Re: Page Allocation Failures/OOM with dm-crypt on software RAID10 (Intel Rapid Storage)
From: Michal Hocko
Date: Tue Jul 12 2016 - 07:59:23 EST
On Tue 12-07-16 13:49:20, Michal Hocko wrote:
> On Tue 12-07-16 13:28:12, Matthias Dahl wrote:
> > Hello Michal...
> >
> > On 2016-07-12 11:50, Michal Hocko wrote:
> >
> > > This smells like file pages are stuck in the writeback somewhere and the
> > > anon memory is not reclaimable because you do not have any swap device.
> >
> > Not having a swap device shouldn't be a problem -- and in this case, it
> > would cause even more trouble as in disk i/o.
> >
> > What could cause the file pages to get stuck or stopped from being written
> > to the disk? And more importantly, what is so unique/special about the
> > Intel Rapid Storage that it happens (seemingly) exclusively with that
> > and not the the normal Linux s/w raid support?
>
> I am not a storage expert (not even mention dm-crypt). But what those
> counters say is that the IO completion doesn't trigger so the
> PageWriteback flag is still set. Such a page is not reclaimable
> obviously. So I would check the IO delivery path and focus on the
> potential dm-crypt involvement if you suspect this is a contributing
> factor.
>
> > Also, if the pages are not written to disk, shouldn't something error
> > out or slow dd down?
>
> Writers are normally throttled when we the dirty limit. You seem to have
> dirty_ratio set to 20% which is quite a lot considering how much memory
> you have.
And just to clarify. dirty_ratio refers to dirtyable memory which is
free_pages+file_lru pages. In your case you you have only 9% of the total
memory size dirty/writeback but that is 90% of dirtyable memory. This is
quite possible if somebody consumes free_pages racing with the writer.

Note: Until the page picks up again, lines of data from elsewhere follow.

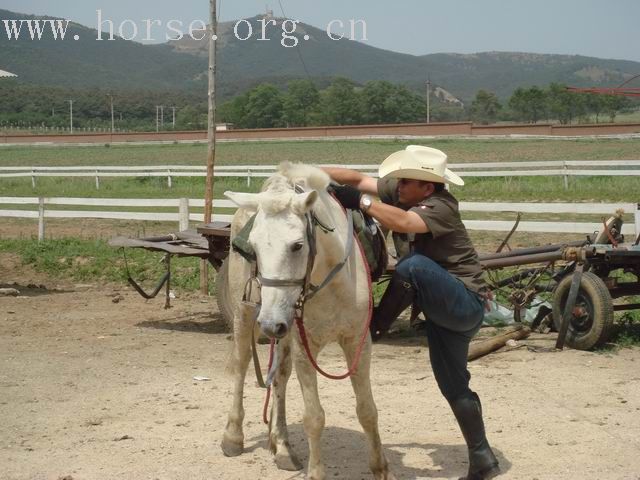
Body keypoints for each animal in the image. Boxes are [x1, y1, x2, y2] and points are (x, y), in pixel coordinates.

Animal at [221, 164, 396, 480]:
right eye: (253, 248)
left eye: (297, 245)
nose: (269, 323)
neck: (332, 283)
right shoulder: (306, 347)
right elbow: (314, 417)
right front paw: (316, 472)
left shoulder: (358, 343)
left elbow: (367, 409)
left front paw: (380, 468)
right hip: (247, 316)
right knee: (241, 365)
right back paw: (233, 437)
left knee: (279, 376)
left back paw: (281, 446)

Writer will get throttled but the concurrent memory consumer will not
normally. So you can end up in this situation.
> If you get back to the memory info from the OOM killer report:
> [18907.592209] active_anon:110314 inactive_anon:295 isolated_anon:0
> active_file:27534 inactive_file:819673 isolated_file:160
> unevictable:13001 dirty:167859 writeback:651864 unstable:0
> slab_reclaimable:177477 slab_unreclaimable:1817501
> mapped:934 shmem:588 pagetables:7109 bounce:0
> free:49928 free_pcp:45 free_cma:0
>
> The dirty+writeback is ~9%. What is more interesting, though, LRU
> pages are negligible to the memory size (~11%). Note the numer of
> unreclaimable slab pages (~20%). Who is consuming those objects?
> Where is the rest 70% of memory hiding?
--
Michal Hocko
SUSE Labs